H5DF Format

DataAxesFormats.H5dfFormat Module

A Daf storage format in an HDF5 disk file. This is the "native" way to store Daf data in HDF5 files, which can be used to contain "anything", as HDF5 is essentially "a filesystem inside a file", with "groups" instead of directories and "datasets" instead of files. Therefore HDF5 is very generic, and there are various specific formats which use specific internal structure to hold some data in it - for example, h5ad files have a specific internal structure for representing AnnData objects. To represent Daf data in HDF5 storage, we use the following internal structure (which

is not compatible with h5ad ):

  • The HDF5 file may contain Daf data directly in the root group, in which case, it is restricted to holding just a single Daf data set. When using such a file, you automatically access the single Daf data set contained in it. By convention such files are given a .h5df suffix.

Data extract:
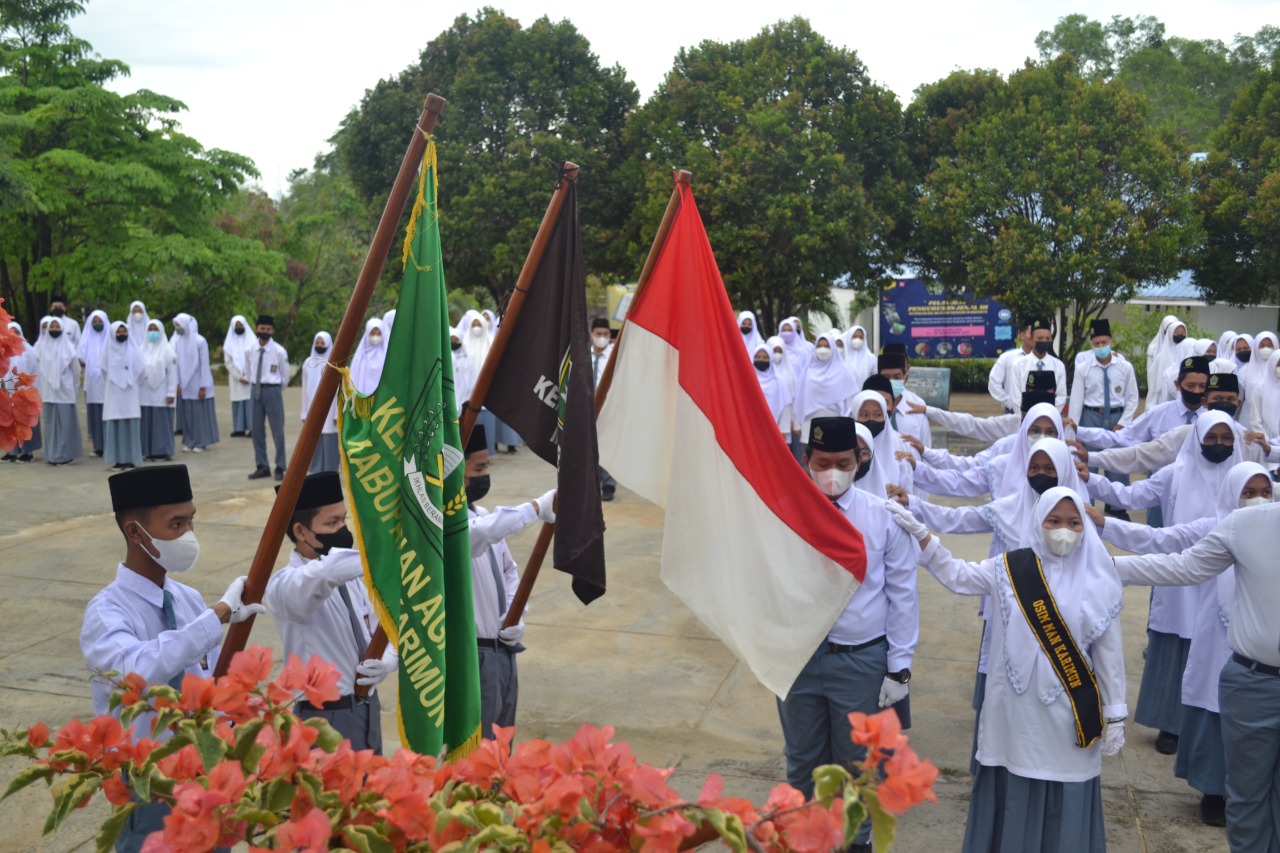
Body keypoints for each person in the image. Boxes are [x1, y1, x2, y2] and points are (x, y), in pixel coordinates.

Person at [889, 488, 1125, 853]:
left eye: (1074, 522)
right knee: (1016, 781)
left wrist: (1116, 713)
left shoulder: (1099, 579)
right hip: (1017, 714)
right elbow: (958, 575)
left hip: (1069, 717)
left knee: (1065, 789)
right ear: (1038, 523)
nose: (1064, 530)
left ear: (1085, 527)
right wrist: (924, 537)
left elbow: (1110, 654)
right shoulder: (1010, 568)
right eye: (1054, 521)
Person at [81, 464, 262, 852]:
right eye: (175, 525)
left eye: (191, 521)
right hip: (150, 787)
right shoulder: (107, 612)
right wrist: (217, 617)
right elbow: (136, 672)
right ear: (135, 532)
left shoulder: (187, 599)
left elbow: (211, 688)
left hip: (203, 776)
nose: (188, 535)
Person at [1091, 461, 1271, 827]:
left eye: (1265, 492)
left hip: (1264, 655)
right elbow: (1167, 549)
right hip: (1222, 642)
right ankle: (1214, 791)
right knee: (1214, 710)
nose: (1257, 501)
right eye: (1247, 493)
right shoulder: (1220, 527)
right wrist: (1107, 549)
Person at [779, 417, 917, 853]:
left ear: (859, 461)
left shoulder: (883, 518)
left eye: (843, 462)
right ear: (806, 461)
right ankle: (805, 841)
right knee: (803, 767)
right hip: (799, 659)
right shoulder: (782, 513)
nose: (832, 472)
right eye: (822, 463)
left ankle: (856, 846)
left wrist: (899, 667)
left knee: (858, 769)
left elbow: (903, 596)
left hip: (860, 662)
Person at [1081, 411, 1243, 756]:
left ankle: (1210, 730)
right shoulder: (1175, 474)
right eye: (1211, 438)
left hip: (1232, 582)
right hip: (1179, 575)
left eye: (1226, 439)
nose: (1218, 445)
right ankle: (1170, 725)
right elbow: (1130, 497)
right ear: (1197, 438)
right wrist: (1091, 483)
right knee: (1176, 645)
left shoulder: (1245, 481)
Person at [264, 472, 395, 752]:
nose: (342, 530)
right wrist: (388, 552)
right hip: (324, 719)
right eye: (332, 523)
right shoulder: (285, 584)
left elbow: (384, 627)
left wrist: (386, 662)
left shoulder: (352, 576)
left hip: (366, 708)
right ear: (301, 532)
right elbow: (321, 576)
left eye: (343, 520)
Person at [461, 425, 556, 737]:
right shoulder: (443, 526)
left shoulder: (481, 513)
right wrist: (536, 508)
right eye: (479, 468)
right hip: (471, 658)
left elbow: (508, 571)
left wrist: (516, 614)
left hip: (503, 651)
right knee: (478, 759)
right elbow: (484, 533)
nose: (485, 474)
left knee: (501, 751)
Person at [1070, 318, 1140, 518]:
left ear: (1112, 342)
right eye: (1096, 344)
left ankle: (1117, 507)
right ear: (1091, 345)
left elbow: (1133, 398)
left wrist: (1123, 423)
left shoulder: (1125, 367)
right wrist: (1074, 430)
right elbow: (1076, 400)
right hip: (1090, 416)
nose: (1101, 347)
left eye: (1104, 343)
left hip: (1117, 418)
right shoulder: (1083, 368)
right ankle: (1085, 507)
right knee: (1087, 462)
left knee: (1117, 463)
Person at [245, 314, 290, 481]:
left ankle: (280, 466)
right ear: (256, 329)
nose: (264, 331)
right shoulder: (250, 350)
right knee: (256, 430)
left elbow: (285, 376)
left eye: (268, 329)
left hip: (273, 391)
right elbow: (249, 370)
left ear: (273, 331)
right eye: (261, 328)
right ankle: (262, 466)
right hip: (255, 390)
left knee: (277, 430)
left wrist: (275, 389)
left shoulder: (279, 351)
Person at [35, 314, 83, 466]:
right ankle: (52, 455)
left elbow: (76, 371)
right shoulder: (41, 348)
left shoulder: (69, 348)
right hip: (49, 393)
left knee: (65, 425)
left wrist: (74, 389)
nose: (54, 329)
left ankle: (66, 456)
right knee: (50, 425)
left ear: (62, 329)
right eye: (52, 327)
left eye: (57, 326)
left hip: (65, 391)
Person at [794, 330, 856, 443]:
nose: (822, 349)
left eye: (827, 346)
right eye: (819, 346)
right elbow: (799, 398)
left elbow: (850, 402)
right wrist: (797, 423)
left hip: (836, 423)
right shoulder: (807, 371)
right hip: (810, 423)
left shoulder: (844, 372)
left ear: (833, 348)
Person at [100, 321, 145, 470]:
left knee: (130, 425)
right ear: (113, 334)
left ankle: (131, 459)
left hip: (130, 395)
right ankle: (118, 460)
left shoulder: (134, 350)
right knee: (116, 426)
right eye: (118, 332)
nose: (121, 334)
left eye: (124, 331)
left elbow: (141, 370)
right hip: (113, 395)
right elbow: (104, 371)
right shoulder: (107, 351)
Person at [171, 313, 218, 453]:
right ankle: (189, 441)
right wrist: (177, 384)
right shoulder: (178, 341)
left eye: (179, 325)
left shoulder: (200, 341)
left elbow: (204, 365)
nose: (177, 328)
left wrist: (203, 386)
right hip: (185, 385)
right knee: (187, 415)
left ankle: (201, 442)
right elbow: (177, 365)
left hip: (198, 383)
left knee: (199, 415)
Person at [138, 319, 178, 461]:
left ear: (161, 331)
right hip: (144, 392)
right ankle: (147, 451)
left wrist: (171, 392)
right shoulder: (141, 350)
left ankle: (162, 451)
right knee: (147, 422)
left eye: (155, 329)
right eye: (150, 329)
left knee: (161, 423)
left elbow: (173, 373)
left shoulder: (168, 351)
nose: (153, 332)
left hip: (162, 392)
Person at [1009, 317, 1068, 411]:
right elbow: (1015, 397)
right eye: (1040, 338)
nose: (1044, 341)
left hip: (1050, 418)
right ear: (1031, 339)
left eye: (1047, 338)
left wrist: (1049, 415)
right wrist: (1026, 417)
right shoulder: (1019, 365)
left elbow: (1061, 397)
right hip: (1025, 417)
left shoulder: (1058, 366)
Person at [300, 332, 339, 473]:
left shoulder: (334, 364)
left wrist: (336, 414)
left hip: (330, 410)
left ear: (328, 344)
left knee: (329, 439)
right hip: (312, 408)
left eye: (322, 343)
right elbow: (304, 390)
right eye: (317, 343)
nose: (319, 346)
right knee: (313, 439)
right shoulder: (307, 363)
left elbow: (339, 391)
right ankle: (316, 471)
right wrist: (304, 412)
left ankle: (330, 472)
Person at [3, 320, 41, 462]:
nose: (13, 334)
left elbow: (35, 371)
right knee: (9, 423)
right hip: (7, 392)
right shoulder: (4, 349)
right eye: (10, 331)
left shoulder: (29, 350)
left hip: (24, 393)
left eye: (16, 332)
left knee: (24, 423)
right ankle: (12, 451)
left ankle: (27, 451)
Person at [589, 318, 617, 501]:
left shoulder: (615, 355)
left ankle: (608, 484)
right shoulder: (583, 354)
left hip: (609, 406)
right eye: (598, 334)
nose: (601, 338)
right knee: (589, 447)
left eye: (605, 334)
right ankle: (591, 484)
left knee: (606, 445)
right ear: (591, 335)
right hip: (585, 407)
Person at [767, 335, 803, 464]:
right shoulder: (760, 373)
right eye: (774, 351)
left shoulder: (790, 373)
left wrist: (795, 422)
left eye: (779, 351)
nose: (777, 354)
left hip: (785, 425)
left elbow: (794, 398)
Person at [988, 318, 1034, 413]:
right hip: (1012, 411)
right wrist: (1010, 403)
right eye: (1031, 333)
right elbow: (994, 383)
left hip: (1037, 412)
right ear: (1022, 335)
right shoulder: (1007, 358)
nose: (1035, 337)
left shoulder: (1046, 361)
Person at [81, 309, 111, 457]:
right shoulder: (86, 339)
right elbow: (81, 356)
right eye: (94, 322)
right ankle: (98, 446)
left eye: (100, 322)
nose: (97, 324)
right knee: (95, 414)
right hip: (92, 383)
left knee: (107, 414)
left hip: (107, 384)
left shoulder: (111, 339)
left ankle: (110, 445)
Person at [754, 343, 795, 446]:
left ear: (770, 359)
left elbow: (786, 405)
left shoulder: (779, 380)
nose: (761, 360)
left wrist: (783, 429)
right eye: (758, 357)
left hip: (774, 430)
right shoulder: (747, 380)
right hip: (751, 429)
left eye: (764, 357)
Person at [223, 314, 255, 437]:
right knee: (238, 402)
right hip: (236, 378)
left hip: (249, 377)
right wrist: (239, 377)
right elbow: (228, 362)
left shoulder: (252, 341)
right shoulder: (228, 343)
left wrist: (248, 375)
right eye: (236, 325)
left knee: (249, 403)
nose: (239, 327)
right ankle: (239, 429)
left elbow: (254, 359)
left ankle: (252, 428)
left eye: (241, 325)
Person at [1147, 316, 1185, 409]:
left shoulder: (1187, 352)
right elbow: (1153, 382)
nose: (1179, 335)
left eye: (1182, 333)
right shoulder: (1160, 356)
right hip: (1163, 399)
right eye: (1176, 332)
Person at [350, 317, 387, 396]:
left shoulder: (387, 356)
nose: (375, 336)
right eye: (372, 333)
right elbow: (354, 378)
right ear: (367, 334)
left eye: (378, 333)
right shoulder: (359, 357)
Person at [842, 325, 877, 390]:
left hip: (864, 395)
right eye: (854, 336)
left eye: (861, 337)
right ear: (849, 338)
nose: (857, 339)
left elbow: (875, 377)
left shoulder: (871, 358)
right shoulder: (842, 356)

Prompt 1:
In the H5DF format page, what suffix is conventionally given to files that hold Daf data directly in the root group?
Prompt 2:
Repeat the part of the H5DF format page between "is not compatible" and "a .h5df suffix.", inclusive.

Answer box 1:
.h5df

Answer box 2:
is not compatible with h5ad ):

  • The HDF5 file may contain Daf data directly in the root group, in which case, it is restricted to holding just a single Daf data set. When using such a file, you automatically access the single Daf data set contained in it. By convention such files are given a .h5df suffix.